===== SUPPLIED DATA =====

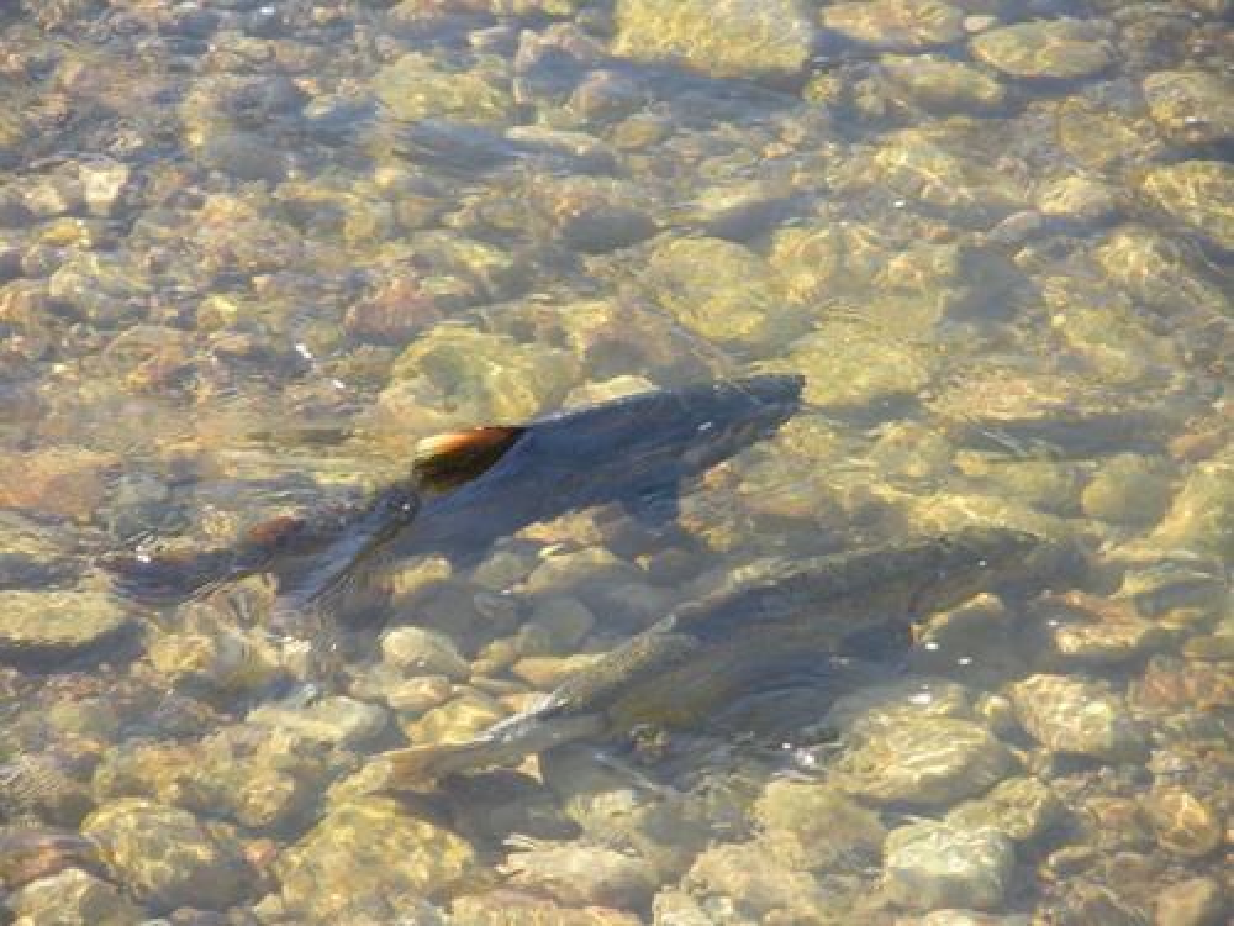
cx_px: 617
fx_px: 6417
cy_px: 463
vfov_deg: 8.2
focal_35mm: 180
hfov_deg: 11.0
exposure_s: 1/117
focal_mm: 31.5
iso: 87
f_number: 5.6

=====

GOAL OF THE EXERCISE:
Nothing but the pictures should be left out when the records are retyped exactly.

TASK ANSWER:
cx_px: 617
fx_px: 6417
cy_px: 463
vfov_deg: 8.2
focal_35mm: 180
hfov_deg: 11.0
exposure_s: 1/117
focal_mm: 31.5
iso: 87
f_number: 5.6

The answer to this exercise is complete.